Can California Employers Be Liable For Failure To Prevent Something That Never Happened?
Can California Employers Be Liable For Failure To Prevent Something That Never Happened?

If this sounds like an oxymoron to you, join the crowd.  For years, California employers have relied on the principle that plaintiffs cannot prevail under Government Code section 12940(k) for “failure to prevent” discrimination (or harassment or retaliation) if the plaintiff does not prevail on the underlying claim.  The failure to prevent cause of action has been viewed as a derivative cause of action that stems exclusively from a finding that discrimination, harassment or retaliation actually occurred.  Carter v. California Dept. of Veterans Affairs (2006) 38 Cal. 4th 914, 925, fn. 4.  The Carter rule has been used as a successful tool for employers when filing motions for summary judgment and eliminates “failure to prevent” tag-a-long claims when the underlying law is not broken.

This simmering issue has now been elevated to burning status in light of the California Supreme Court’s December 30, 2020 grant of review of Bailey v.

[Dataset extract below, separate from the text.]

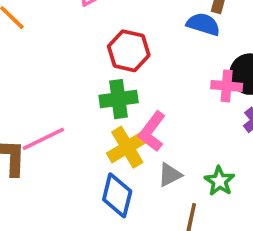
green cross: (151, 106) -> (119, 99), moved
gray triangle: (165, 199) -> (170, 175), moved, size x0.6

San Francisco District Attorney’s Office (SC S265223/A153520).  In Bailey, the appellate court affirmed the trial court ruling that there was no triable issue of material fact as to Bailey’s racial discrimination, harassment, and retaliation causes of action.  Surprisingly, the initial appellate decision affirming the grant of summary judgment did not rely on the Carter doctrine, but the modified opinion did. 

The question upon which review of this unpublished opinion was granted was:  “Did the Court of Appeal properly affirm summary judgment in favor of defendants on plaintiff’s claims of hostile work environment based on race, retaliation, and failure to prevent discrimination, harassment, and retaliation?”   This broad topic includes the failure to prevent cause of action as well as whether a “single, albeit egregious, racial epithet by a co-worker, without more, created a hostile work environment,” and whether the plaintiff made a factual showing that “the conditions of her employment were so altered by the one slur by her co-worker as to constitute actionable harassment.” 

Plan of Action

If the Court rules that a failure to prevent cause of action can proceed even if discrimination, harassment, or retaliation have not been proven, an employer’s efforts to stop illegal conduct will become even more important.  Not only should a zero tolerance policy be adopted, but the policy must also be implemented in a meaningful way by ensuring that employees and supervisors are well-trained, effective oversight occurs, the complaint process fulfills its mission, retaliation is prevented, and remedial corrective action is taken.

Regardless of how the Bailey decision turns out (a ruling is not expected until 2022), the importance of harassment prevention policies should not be underestimated.  Employers are advised to review, revise, and republish harassment prevention policies and retrain supervisors and employees on those policies.